O ano de 2010, especialmente o finzinho dele, já foi bem conturbado, por causa dos embates seguidos entre a Câmara, então de maioria oposicionista, e o governo. Clima que pesou ainda mais nos primeiros meses de 2011, com a polêmica do verão. O povo foi às ruas defender seus pontos de vista e até aí tudo bem, mas infelizmente não ficou só nisso. Houve excessos que culminaram em denuncismos, insultos, provocações, ridicularizações, retaliações e até comportamentos preconceituosos. Um horror.
Agora que mudou o cenário da correlação de forças entre legislativo e executivo, com a decisão do vereador Alexandre Rosa (PPS) em deixar o G-5 — seja para se tornar independente ou voltar a caminhar com a antiga aliada Carla Machado (PMDB) —, o discurso de cada personagem muda antagonicamente, mas os excessos permanecem.
E mais uma vez São João da Barra perde a oportunidade de buscar o amadurecimento democrático ao substituir o debate das ideias pelo julgamento das pessoas. Ora, cada um sabe de si e cada um haverá de dar conta das suas decisões, seja pela repercussão popular ou pela justiça, se for desonesto com o dinheiro público. O que não podemos é fazer do exercício da cidadania e da vigilância necessária sobre os atos dos homens públicos desculpa para perseguir e afrontar.
Não estou defendendo Alexandre Rosa. Ao contrário, acho uma pena que tenha deixado a bancada. Lamentável mesmo. Não por qualquer motivação partidária, mas porque a oposição é necessária para equilibrar o jogo, tornar público o que acontece na relação entre as figuras do poder, mesmo que essa oposição não seja o sonho perfeito da moralidade pública. Quando os vereadores negam suplementação ou emendam um orçamento estão agindo legitimamente, de acordo com suas prerrogativas. As pessoas podem concordar ou discordar, mas não fomentar um pensamento coletivo de que tal atitude seja ilegítima, porque não é.
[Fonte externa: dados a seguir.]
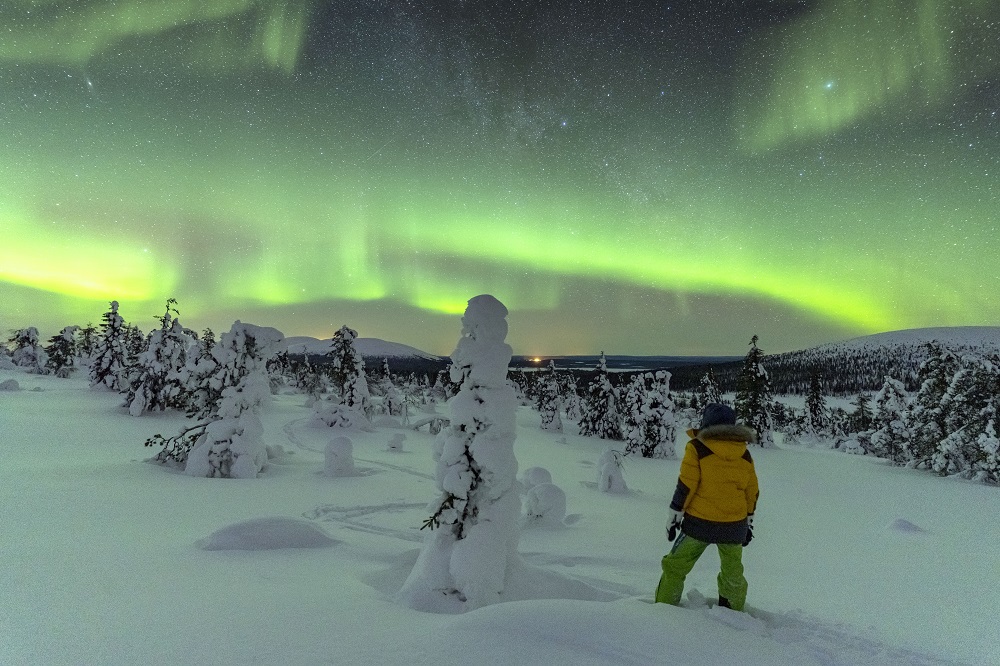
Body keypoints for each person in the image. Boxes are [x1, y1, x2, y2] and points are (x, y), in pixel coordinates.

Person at [655, 402, 759, 611]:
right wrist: (748, 521)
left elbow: (686, 484)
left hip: (699, 523)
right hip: (734, 524)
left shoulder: (697, 447)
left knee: (675, 566)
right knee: (733, 573)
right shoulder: (744, 453)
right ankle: (733, 613)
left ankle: (663, 609)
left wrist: (674, 515)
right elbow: (752, 490)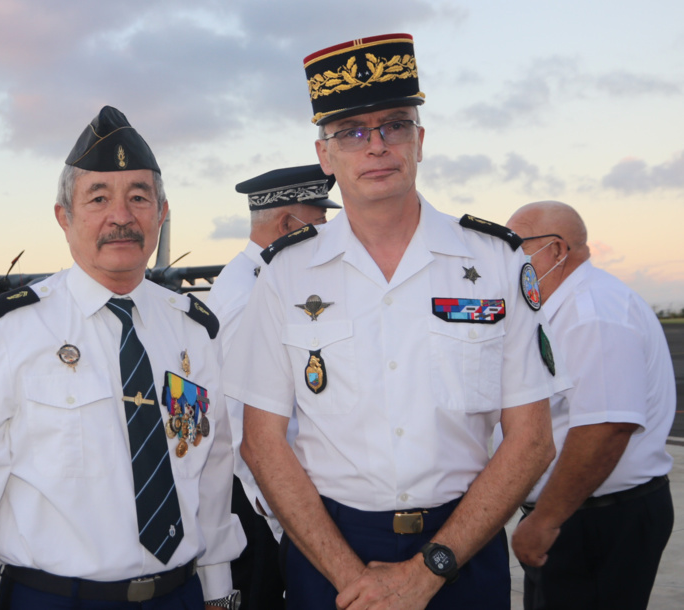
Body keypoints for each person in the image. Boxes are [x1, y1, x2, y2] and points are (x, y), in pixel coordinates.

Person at [223, 33, 558, 610]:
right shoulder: (285, 276)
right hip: (329, 555)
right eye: (352, 132)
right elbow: (261, 444)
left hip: (463, 551)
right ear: (325, 156)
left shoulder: (496, 261)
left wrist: (430, 570)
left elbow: (532, 439)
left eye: (394, 125)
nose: (376, 145)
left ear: (420, 141)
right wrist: (351, 577)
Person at [0, 106, 245, 610]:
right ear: (63, 216)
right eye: (98, 198)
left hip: (178, 594)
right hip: (54, 598)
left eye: (139, 197)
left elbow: (213, 467)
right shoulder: (8, 329)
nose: (121, 216)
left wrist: (218, 591)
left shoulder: (194, 330)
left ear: (161, 213)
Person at [506, 200, 675, 610]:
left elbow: (606, 427)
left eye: (516, 245)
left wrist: (545, 520)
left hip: (593, 519)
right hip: (578, 513)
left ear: (557, 250)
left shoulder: (593, 312)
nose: (507, 258)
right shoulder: (562, 308)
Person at [207, 165, 340, 609]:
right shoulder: (249, 295)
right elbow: (242, 419)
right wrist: (285, 518)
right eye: (319, 223)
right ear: (288, 225)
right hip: (262, 503)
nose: (327, 234)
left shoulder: (258, 280)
Por outro lado, uma Câmara amável com a Prefeitura causa prejuízos severos ao mais importante em relação ao manuseio do dinheiro público, que é a transparência.
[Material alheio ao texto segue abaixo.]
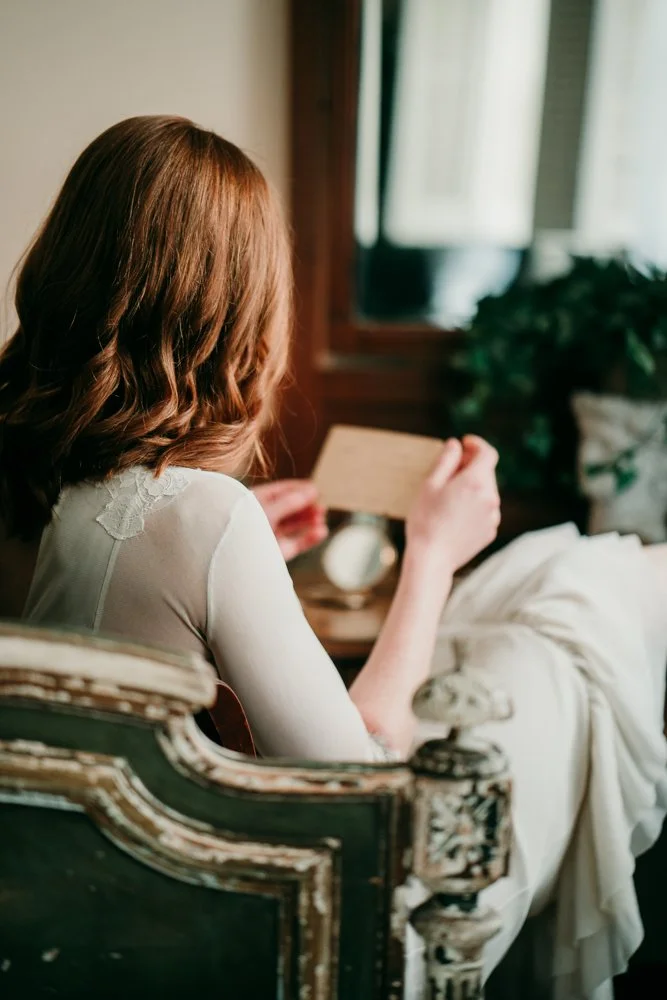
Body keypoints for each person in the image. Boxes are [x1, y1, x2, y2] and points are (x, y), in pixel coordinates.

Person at [0, 115, 500, 764]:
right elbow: (354, 784)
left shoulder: (165, 516)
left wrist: (210, 561)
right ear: (239, 321)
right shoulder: (202, 517)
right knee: (553, 617)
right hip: (172, 867)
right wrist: (431, 559)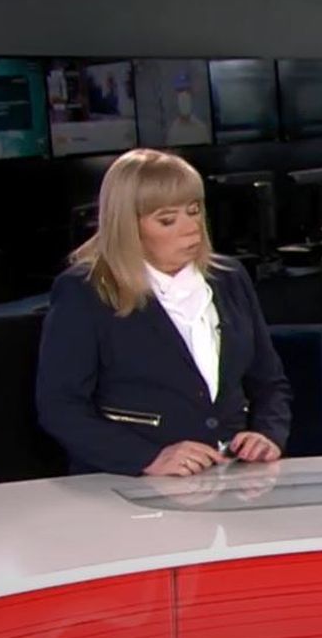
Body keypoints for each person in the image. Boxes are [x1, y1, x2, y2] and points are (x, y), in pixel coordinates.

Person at [37, 148, 292, 477]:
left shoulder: (229, 278)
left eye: (194, 210)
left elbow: (269, 382)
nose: (191, 228)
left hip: (232, 479)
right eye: (168, 220)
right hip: (126, 483)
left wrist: (267, 433)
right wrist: (148, 458)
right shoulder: (86, 291)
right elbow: (61, 407)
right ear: (128, 226)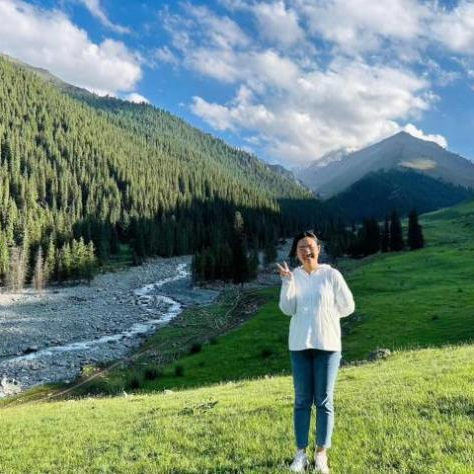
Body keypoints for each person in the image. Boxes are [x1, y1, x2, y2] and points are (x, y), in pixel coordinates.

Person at [276, 230, 355, 473]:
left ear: (318, 249)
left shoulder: (331, 275)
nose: (306, 251)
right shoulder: (294, 276)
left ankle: (321, 454)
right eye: (301, 247)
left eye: (310, 246)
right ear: (296, 253)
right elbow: (287, 309)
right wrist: (286, 282)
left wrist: (327, 317)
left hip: (328, 346)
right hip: (299, 345)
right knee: (302, 401)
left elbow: (348, 306)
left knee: (324, 401)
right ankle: (300, 454)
Se Alexandre errou ou acertou é da opinião de cada um, mas não por influência de posicionamentos partidários ou versões das “lideranças” e sim pelo que é e pelo que não é considerado ético na política. Se houve um acordão eleitoral e/ou financeiro na decisão isso virá à tona e ele terá de arcar com o desgaste, com as conseqüências. Quem, se for o caso, o tenha cooptado, também. Afinal, ninguém acha barganha uma coisa decente. Mas é preciso ter cuidado com pré-julgamentos e, sobretudo, respeitar as pessoas.
O que acontece é que em São João da Barra, salvo raras exceções, contra é contra mesmo que não seja justo ser e aliado é aliado mesmo que o político em questão erre feio. É por causa desse radicalismo que muita gente anda pagando mico. Quem xingava Alexandre agora chama de bonito e quem elogiova agora o considera a pior criatura do planeta.
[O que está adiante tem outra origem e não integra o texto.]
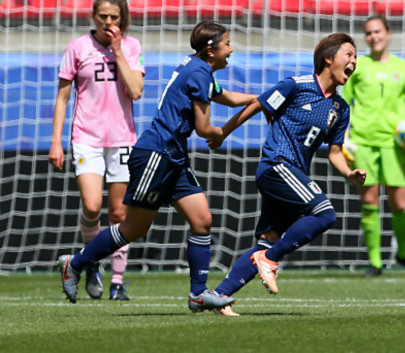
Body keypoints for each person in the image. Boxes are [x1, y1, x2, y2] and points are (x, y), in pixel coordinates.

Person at [57, 20, 256, 312]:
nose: (231, 50)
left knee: (202, 220)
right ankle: (74, 264)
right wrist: (220, 134)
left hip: (173, 156)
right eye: (227, 44)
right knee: (132, 228)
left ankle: (198, 294)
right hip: (157, 154)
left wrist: (257, 99)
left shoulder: (197, 67)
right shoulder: (199, 72)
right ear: (211, 50)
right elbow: (203, 129)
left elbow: (225, 96)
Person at [210, 33, 366, 316]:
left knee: (266, 239)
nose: (354, 62)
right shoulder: (296, 85)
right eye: (349, 55)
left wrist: (349, 174)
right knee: (325, 213)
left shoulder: (340, 109)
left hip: (291, 174)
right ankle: (270, 259)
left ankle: (218, 295)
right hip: (277, 166)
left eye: (356, 57)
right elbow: (257, 104)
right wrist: (223, 133)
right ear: (328, 59)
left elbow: (335, 152)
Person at [49, 0, 145, 300]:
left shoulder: (131, 46)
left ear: (123, 19)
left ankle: (117, 282)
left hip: (122, 139)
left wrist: (118, 52)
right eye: (103, 16)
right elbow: (63, 97)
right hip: (86, 138)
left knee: (118, 213)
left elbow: (136, 91)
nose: (108, 22)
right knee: (92, 206)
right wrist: (56, 142)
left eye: (114, 17)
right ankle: (90, 262)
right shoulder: (77, 48)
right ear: (93, 17)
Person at [341, 15, 405, 277]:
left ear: (388, 33)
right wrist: (345, 137)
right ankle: (374, 262)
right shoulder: (357, 67)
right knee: (369, 199)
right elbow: (344, 104)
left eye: (377, 31)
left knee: (399, 203)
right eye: (369, 33)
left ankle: (404, 254)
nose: (374, 37)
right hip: (363, 141)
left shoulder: (403, 67)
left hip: (394, 143)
Isso não é uma guerra de mocinhos contra bandidos. Não tem santo nessa história. Tampouco há verdade absoluta em política. Há bom senso. Eu posso não ser partidária do governo e mesmo assim enxergar coisas boas na gestão. Posso admirar a conduta da oposição e mesmo assim discordar de muitas das suas posturas. O que a gente faz é colocar tudo isso na balança, pesar prós e contras e procurar fazer a melhor escolha. Aliás, aproveitando a carona, acho que se o governo sanjoanense fosse tão bom com o arroz com feijão quanto é com o caviar o povo estaria melhor servido.
A questão é que o radicalismo cega e, como consequência, a sociedade — tão politizada como disse meu amigo campista — erra o foco e esquece de cobrar políticas públicas eficientes, independente do posicionamento político que externe. Ser politizado é estar em um patamar de consciência republicana que faça o povo compreender que é ele que banca não só os salários dessa turma toda, como tudo o que é executado de serviço público. Ser politizado não é contar ganhos e perdas eleitorais, pensando no próximo embate das urnas. Esse jogo político pequeno e egoísta é deles. A nós cabe cobrar, fiscalizar, questionar. Ou seja, escolher pelo voto sem dar cheque em branco. O resto é politicagem.